8 prom Alan: support the argument
One of the most undesirable maladaptive health behaviors that has been a major challenge in behavior modification of my patient population (oncology) is that of tobacco consumption cessation. Tobacco consumption is a major risk behavior with severe consequences. “The World Health Organization defines risk behaviors as specific forms of behavior which are proven to be associated with increased susceptibility to a specific disease or ill health.” (Sharma & Romas, 2012) Data has proven that the consumption of tobacco products has had a direct effect on multiple patient outcomes (COPD, Cancer, Cardiac diseases). “It is well established that tobacco smoking is causally related to a number of squamous cell cancer subtypes in several internal organs including those of the oral cavity, esophagus, lung, bladder and cervix.” (Blizzard, O’Connell, Otahal, Sitas & Yu, 2011). The maladaptive practice of tobacco consumption (smoking, dipping, e-cigarette / vaping usage) has unfortunately become an integral practice of many cultures of America. Many of our patient population began using tobacco products at very young ages, as early as their teenage years. Therefore, this is a learned maladaptive behavior that has been chronically practiced on a daily basis for years and / or decades. With the aforementioned being said, within the federal government Office of Disease Prevention and Health Promotion, I would solicit assistance from the Office on Smoking and Health.

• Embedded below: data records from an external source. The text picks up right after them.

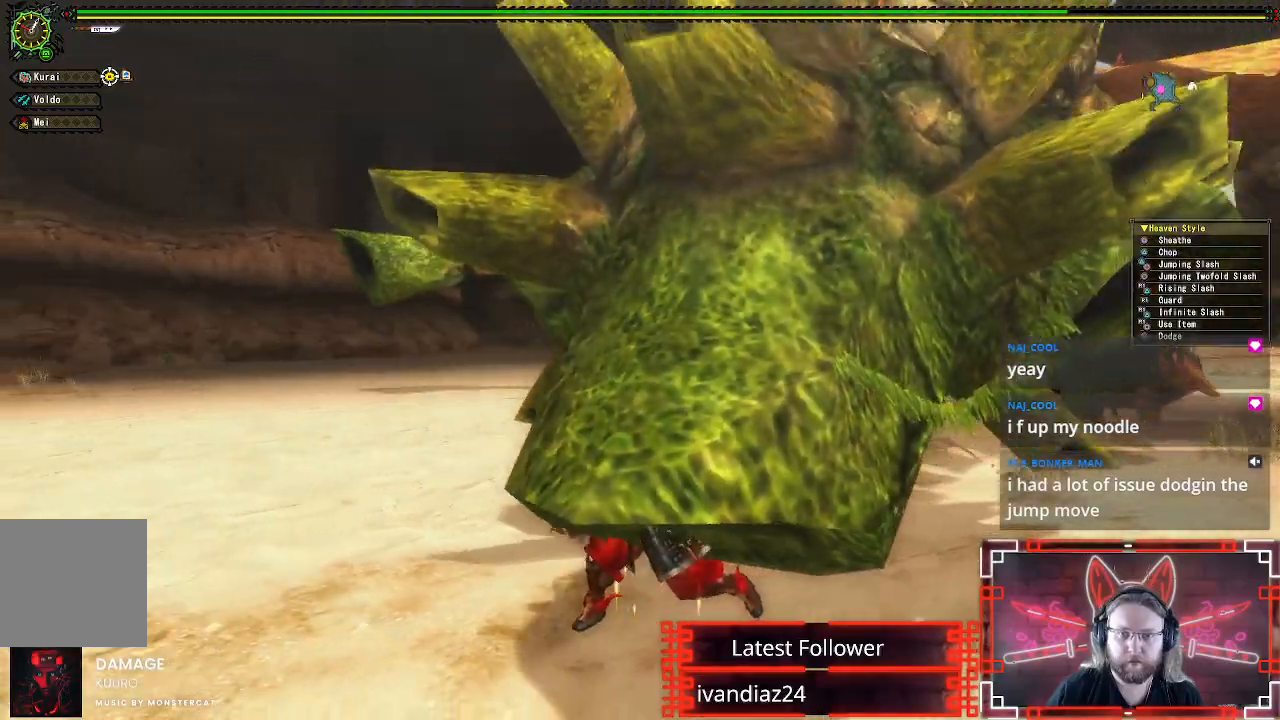
{"buttons": ["A"], "left_stick": "down-left", "right_stick": "center", "events": [[17, "Y", "up"], [117, "left_stick", "down"], [350, "left_stick", "down-left"], [433, "A", "down"]]}
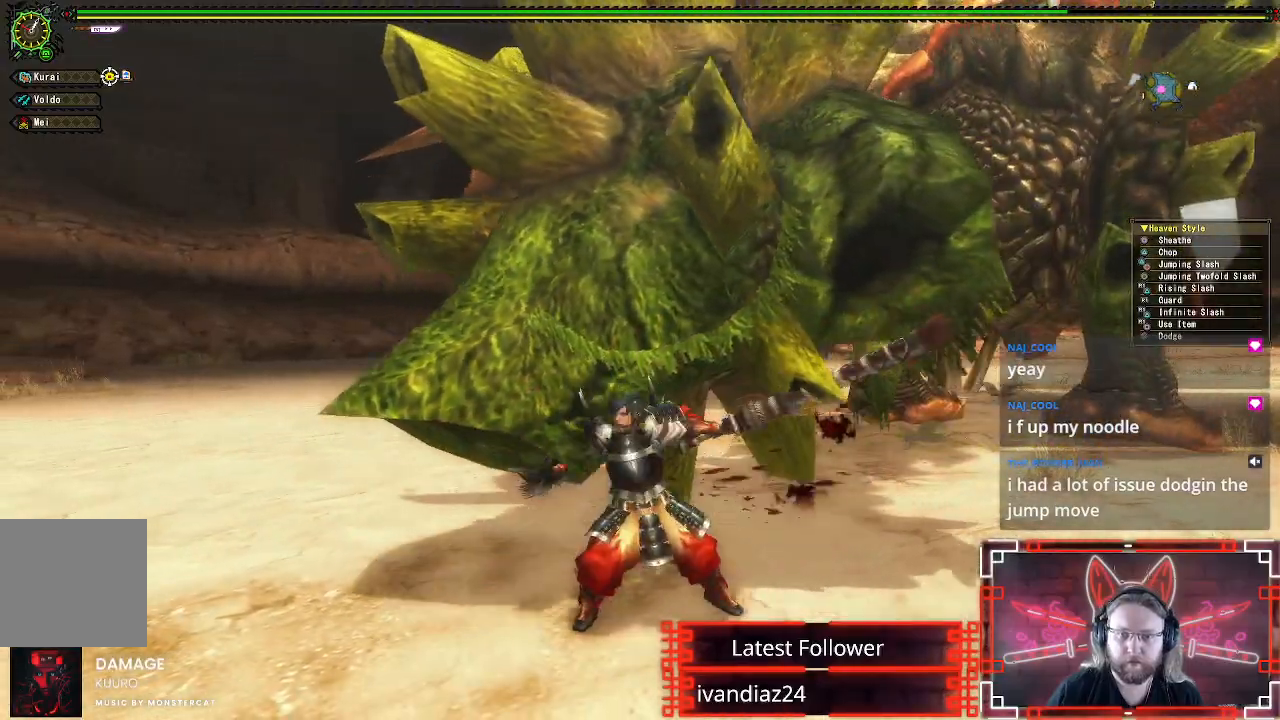
{"buttons": [], "left_stick": "down-left", "right_stick": "center", "events": [[117, "A", "up"], [217, "A", "down"], [317, "A", "up"], [417, "A", "down"], [500, "A", "up"]]}
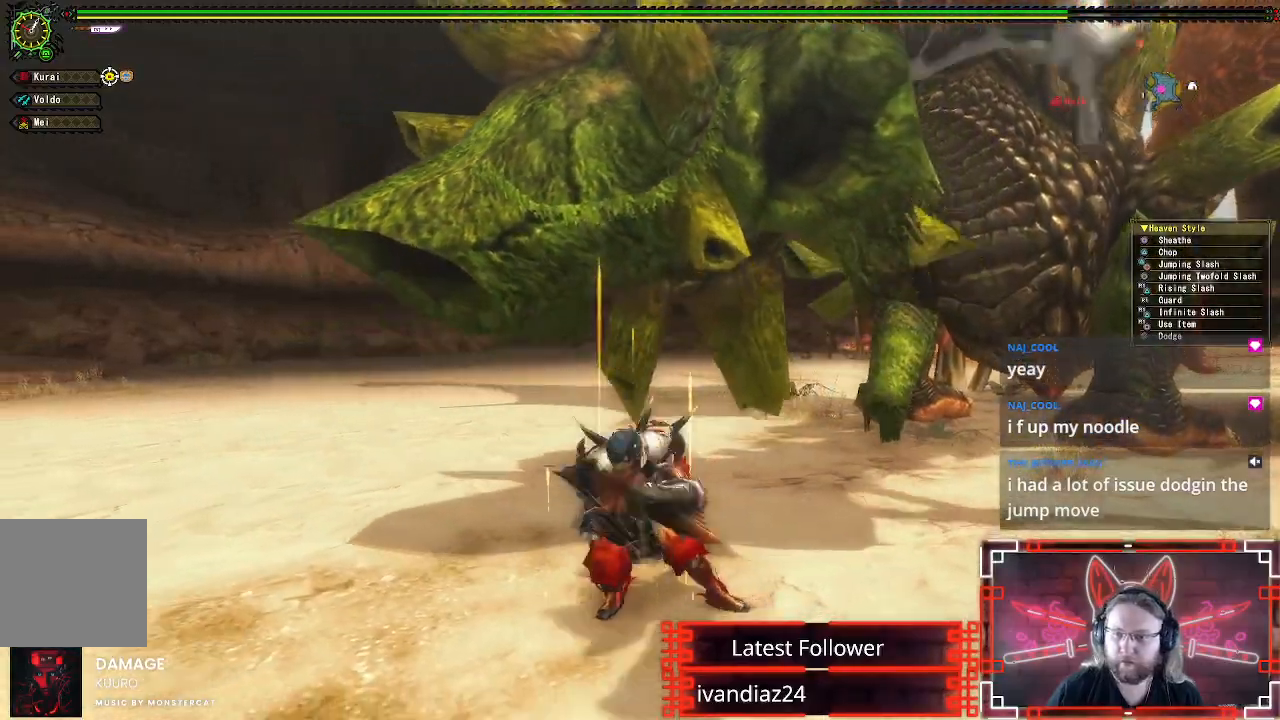
{"buttons": [], "left_stick": "down", "right_stick": "center", "events": [[183, "right_stick", "right"], [317, "right_stick", "center"], [417, "left_stick", "down"]]}
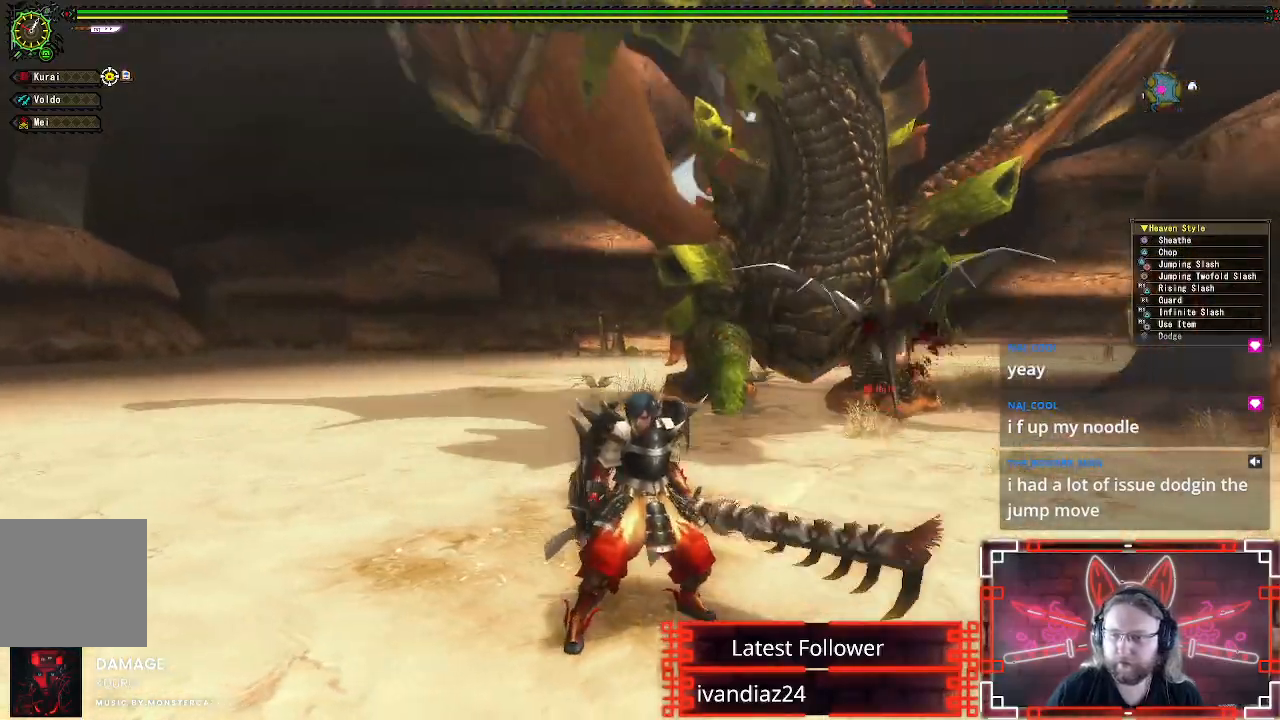
{"buttons": [], "left_stick": "down-right", "right_stick": "center", "events": [[200, "left_stick", "down-right"]]}
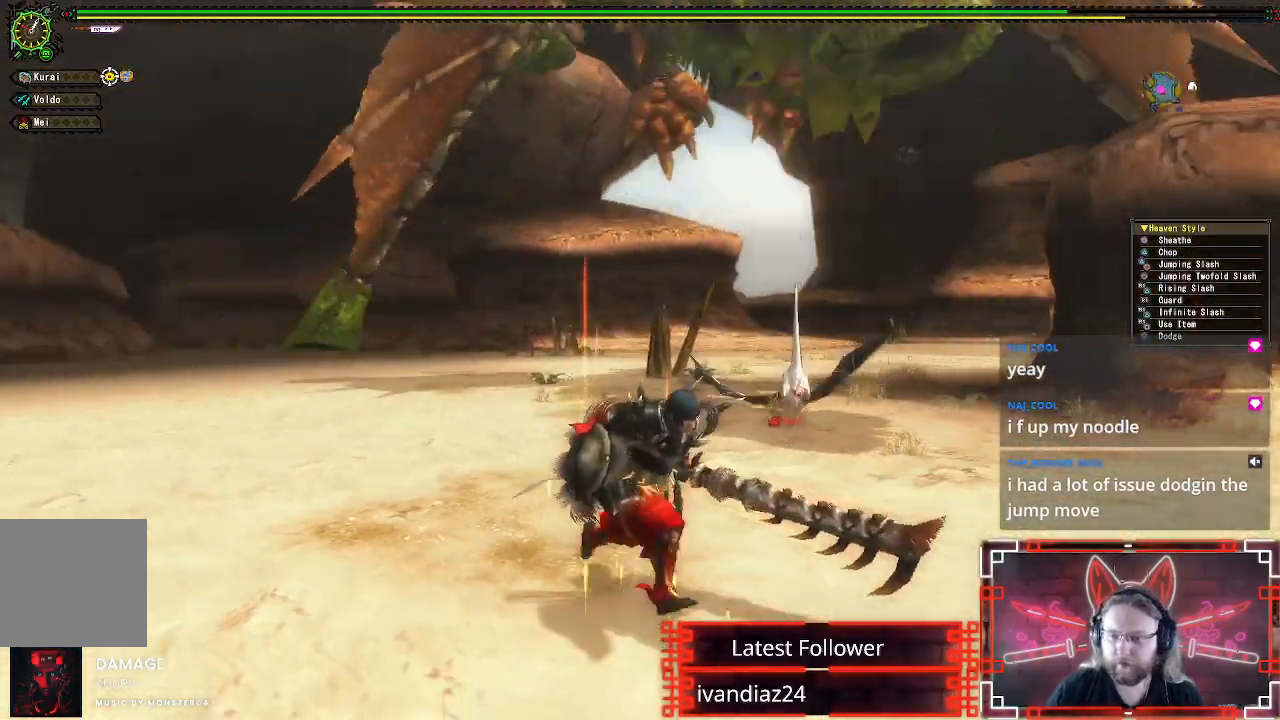
{"buttons": [], "left_stick": "down-right", "right_stick": "center", "events": []}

How can I as a nurse effect policy changes to improve health care for all citizens? In collaboration with the Office on Smoking and Health we could modify policy, edit and change it to better accommodate our patient populations through smoking cessation programs. What are some economic incentives for disease prevention and health promotion? Currently, many practicing oncologists will offer the best chemotherapy options for patients who pass tobacco saliva screenings. Also, insurance companies are more reluctant to pay a portion of these chemotherapies if the patient is failing their smoking cessation program and continuing to consume tobacco products. Therefore, incentives for these patients with be swifter insurance company authorizations of multiple / myriad chemotherapy options. Insurance premiums also decrease whilst these patients are successful in passing their smoking cessation programs helping to lower their costs of health care. What are your thoughts on the issue as this is a systemic problem within our healthcare industry effecting all patient populations?
Blizzard, Leigh., O’Connell, Dianne., Otahal, Petr., Sitas, Freddy. & Yu, Xue Qin. (2011)
The relationship between basal and squamous cell skin cancer and smoking related cancers.
Sharma, Manoj & Romas, John A. (2012) Theoretical Foundations of Health Education and Health Promotion. Second edition.